Wednesday, February 23, 2011

Not too Cheery until Cream Cheese and Cherry !

Mom called this morning to see if I could drive her to her Drs' appt...this was after several conversations , over the past few days,about how she wanted to be" independent" and knew she could do it, ( drive there ) on her own. So , a skiff of snow and a sleepness night , resulted in her calling me,to taxi her there and back. My morning plans now, had to be altered, and I was not feeling very cheery about my day being disrupted... but off I went to Mom's apt to pick her up. I "buzzed" her, said I'd wait in the car , rather sternly and with engine idiling,watched for her to descend the stairs. ...And she did, with a small box clutched in her hand , actually a box that had once contained Laura Secord chocolates."Have you eaten? Mom asked because  I made you a sandwich..... I had all the ingredients in.but it won't be nearly as flavourful because it hasn't had time to sit :-) .I knew without  asking, what Mom had made for me..my very favourite sandwich ....cream cheese and cherry !!! So, I drove Mom to her Drs appt.and while she was there , I sat in  my car, in the Lawtons parking lot ,and ate my CC&C sandwich, which was made with so much love and realized that my mother had taught me once again ,that there is always an upside ! :-)

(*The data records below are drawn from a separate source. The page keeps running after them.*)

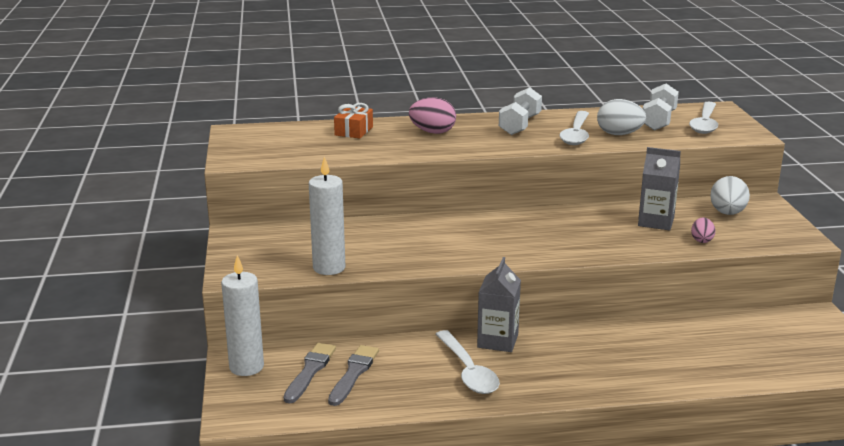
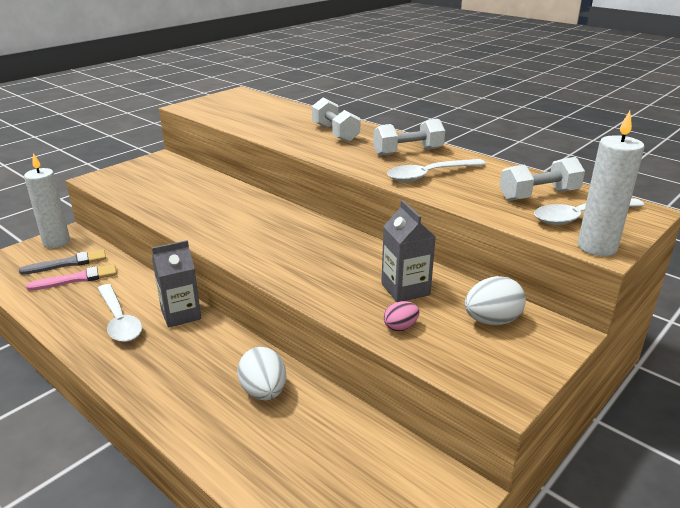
camera: 50 degrees right, 5 degrees up
(329, 268) = (138, 199): white candle -> white candle (597, 247)
(353, 131) = (294, 115): orange gift -> none
(353, 374) = (77, 279): grey brush -> pink brush
(432, 132) = (335, 133): pink egg -> white dumbbell
(468, 371) = (119, 320): white spoon -> white spoon turned 60 degrees counterclockwise
(619, 134) = (466, 190): white egg -> white egg (264, 392)

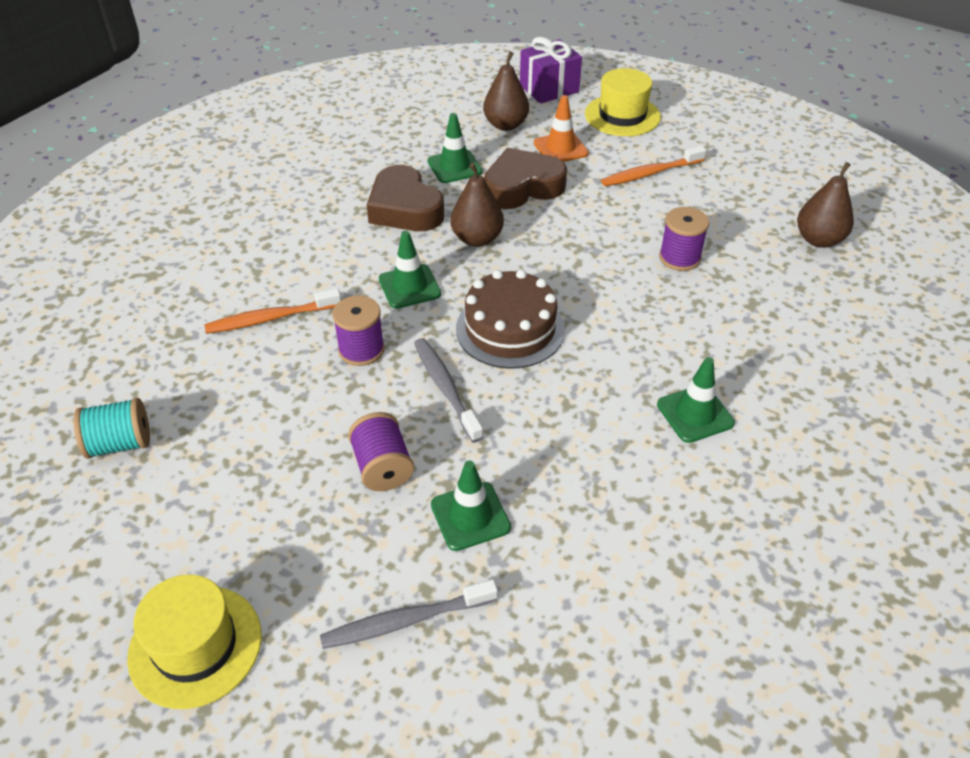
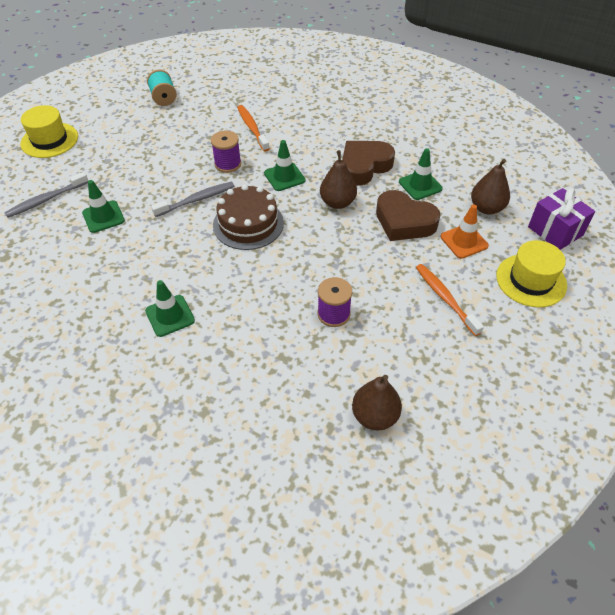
camera: 85 degrees right, 5 degrees up
(382, 467) = (140, 182): purple spool -> none
(405, 621) = (46, 200): grey toothbrush -> grey toothbrush turned 105 degrees counterclockwise
(522, 187) = (404, 222): brown heart -> brown heart turned 150 degrees clockwise

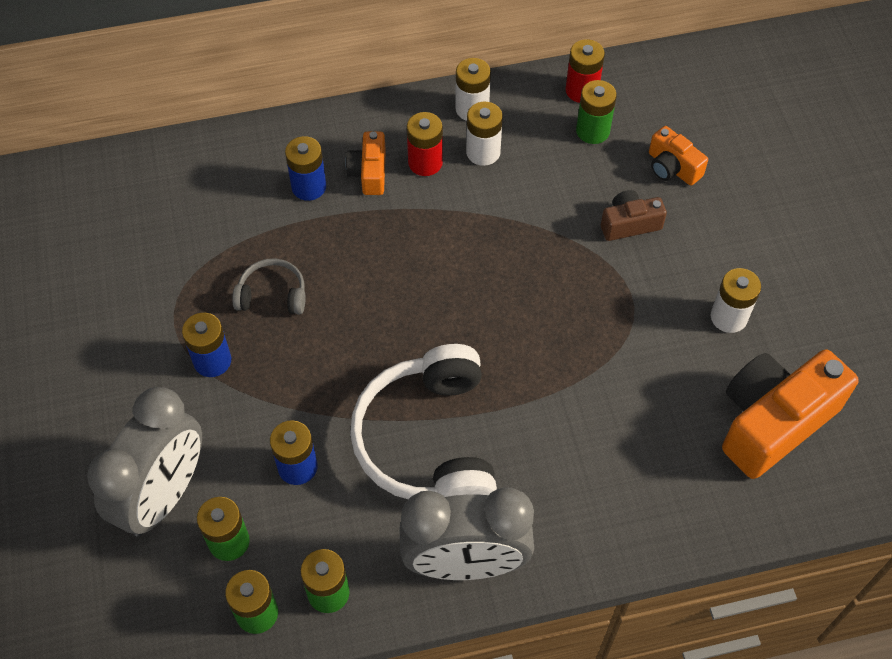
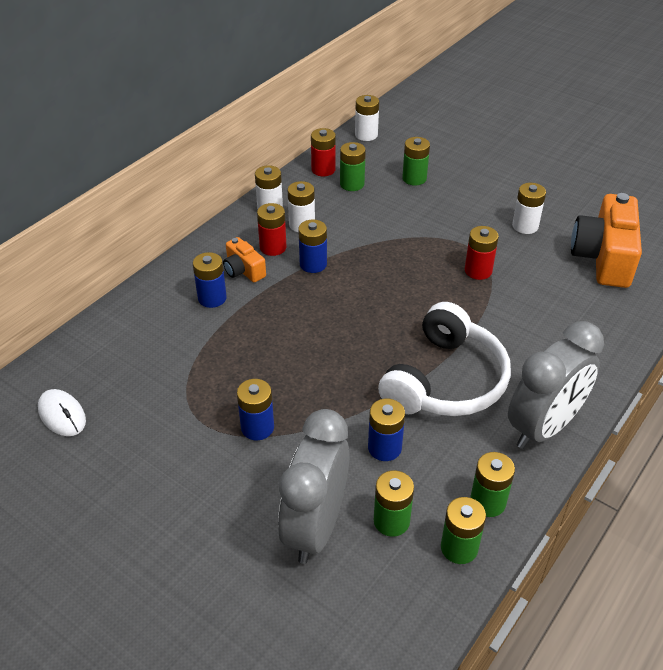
camera: 40 degrees left, 15 degrees down
(74, 228) = (62, 415): none -> white mouse
(164, 495) = (315, 527): grey clock -> grey clock turned 150 degrees counterclockwise
(272, 295) = (255, 367): grey headphones -> none
(428, 440) = (445, 380): white headphones -> white headphones turned 105 degrees counterclockwise
(443, 211) = (313, 264): none -> blue battery
(607, 338) = (478, 271): none -> red battery
(629, 224) = (424, 214): brown camera -> none
(672, 167) = (414, 178): orange camera -> green battery
(683, 69) = (366, 135): none -> white battery

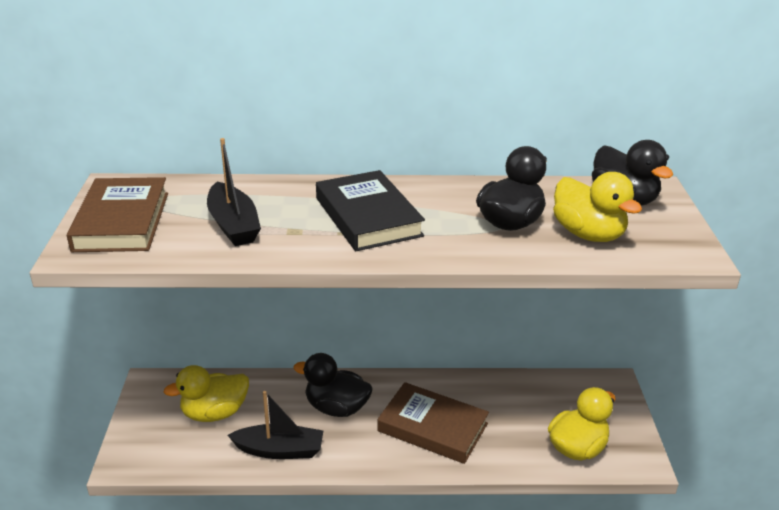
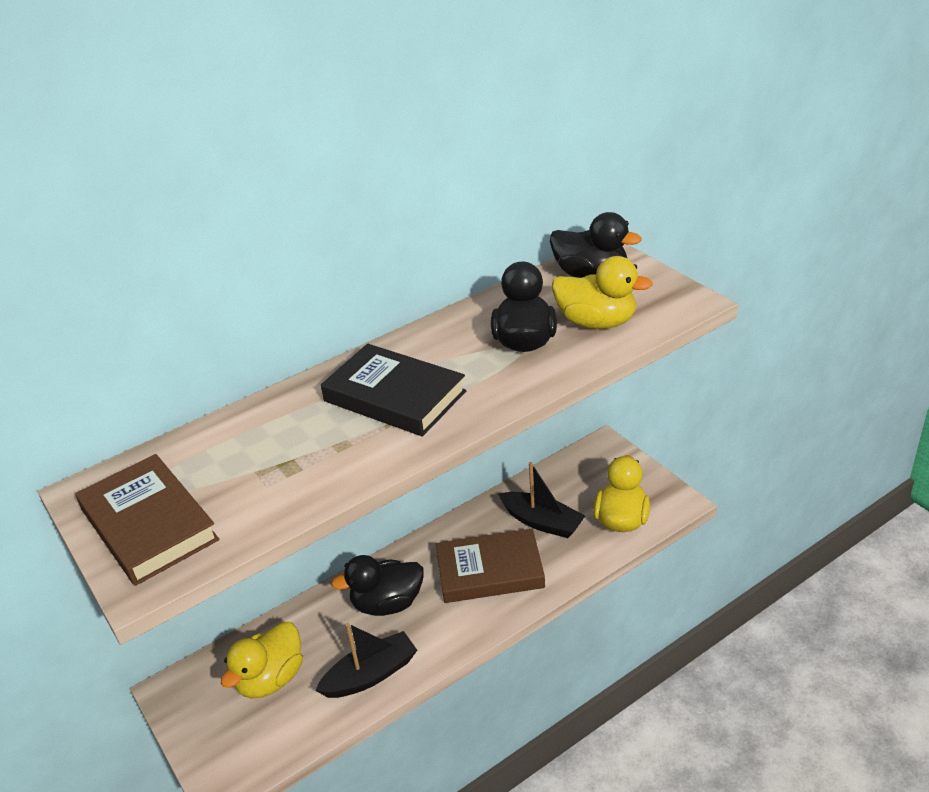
camera: 30 degrees left, 5 degrees up
(233, 225) = (274, 469): black boat -> black boat (542, 522)

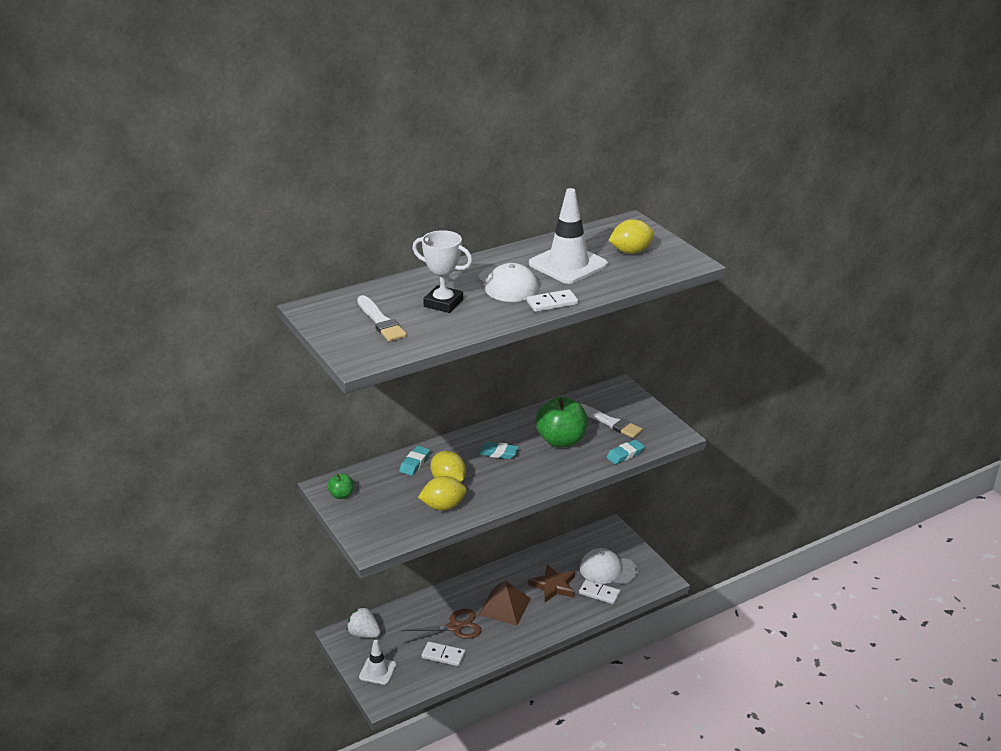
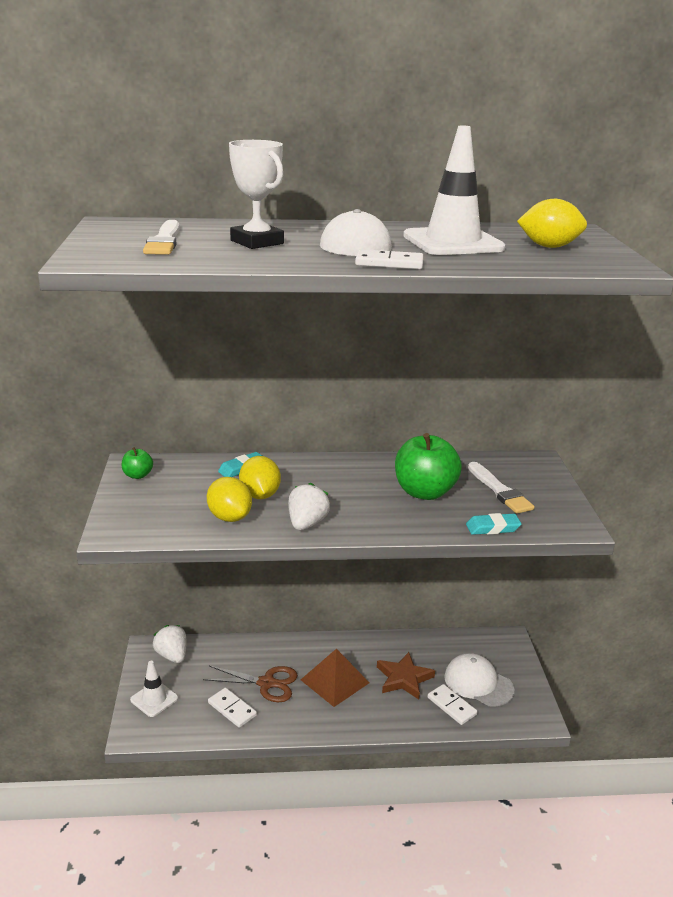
camera: 25 degrees right, 5 degrees down
(443, 506) = (229, 517): yellow lemon -> yellow lemon turned 45 degrees clockwise
(498, 453) = (341, 484): turquoise eraser -> none
(501, 493) = (307, 523): none -> white strawberry

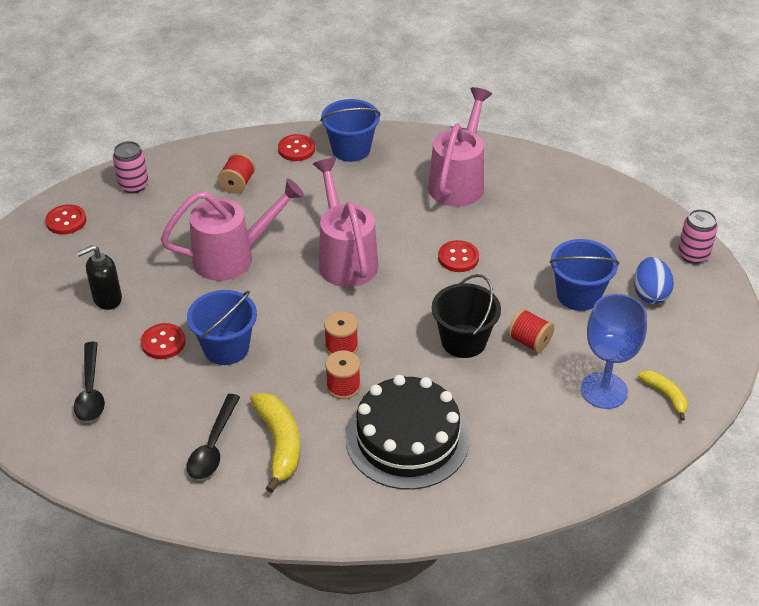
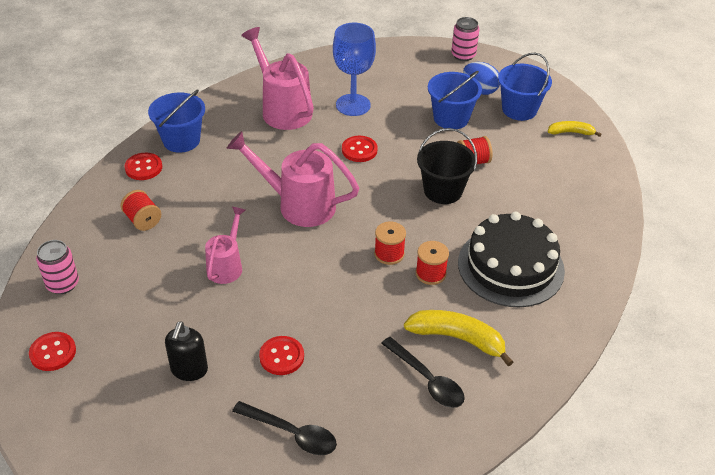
camera: 55 degrees left, 0 degrees up
(226, 348) = (327, 320): blue bucket -> blue bucket (519, 109)
(232, 257) = (226, 266): pink watering can -> pink watering can, size x0.60
(604, 390) = (545, 154): blue goblet -> blue goblet (353, 105)

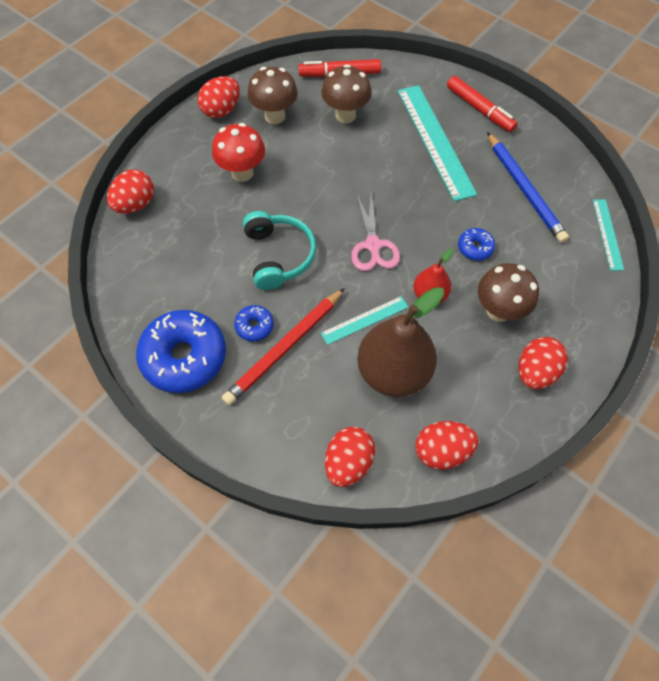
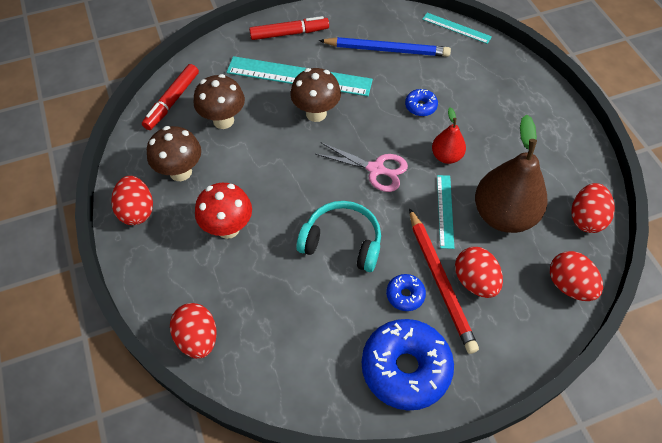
camera: 60 degrees left, 5 degrees down
(498, 310) = (485, 122): brown mushroom -> brown mushroom (316, 113)
(535, 372) = (547, 129): red egg -> red egg (475, 281)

Saturday, February 19, 2011

Gray....and greatness..

Today  I stood at my kitchen window , thinking that  someone (body)  had  given  me a box of crayons that only contained  various shades of gray, and I had  ,  somehow coloured my backyard (which was once. so vibrant and full of colour) with , just that...shades of gray !. Mmmmmm , really had to purcolate  this pallette in my head. But , as you probably all know, there is that moment when  there is a tiny epiphany ...and that's what happened to me. My friend, Heidi Wulfratt, is an amazing fibre artist and you can google her name and be overwhelmed by her talent and all that she has created. Heidi 's eyes are failing and glaring light makes it almost impossible for her to see.....she is a very young woman ...so when we have gray days, baise days, her eyes come alive and embrace all the colours that are out there. She has generously shared this with us and I will , on a very gray, baise days try hard to see the "colour "., as Heidi has done..she has shown me that there is always an upside !

Tuesday, February 8, 2011

Snowstorm .....Soupfest.....South Korea

A funny thing happened on my way to the annual Soupfest fundraiser .  I had been dropped off at the back of the building ,  and now found myself   standing on one side of a huge snowbank ,wondering how to navigate it. As I stood pondering my dilemma, I was approached by a  young woman , who in very broken English , pointed to a car, with several passengers in it , and said to me, "where park, please ". The snow was falling heavily, and I knew that probably the only parking lot available ,would involve a long convoluted detour. So, the easiest solution  I thought ,would be to just jump in the car and lead them to the parking lot.There was a bit of  shuffling around and  I hopped in.  The driver was a young woman   from South Korea,  with her 4 friends ( 3 others from SK and another young woman from Columbia ) They had arrived in Canada only 3 months ago and had never experienced snow ! So , here was this young woman driving in a snowstorm (one that I would not drive in ! ) and with encouragement and support from her front seat passenger, and backseat driver :-) , was doing a mighty fine job of it!! Within about seven minutes, we were safely parked, knew warm soup was awaiting  and   knew that even a snowstorm ...has an upside ! :-)

Sunday, February 6, 2011

Wow ! Three hours to get this blog set up , so many moments of frustration ,but I  have had a dear , computer whiz friend , to make it work( we were young and living in the frontier town of Ft. McMurray Alberta , many years ago.) With that spirit of youth and joie de vive , we were faced and challenged by experiences ,that we had never been exposed to in   our young lives.  How we embraced , learned and responded to those experiences ,would throw a long ,positive shadow over our unfolding lives......and for me ...the gift of knowing that there is always an upside.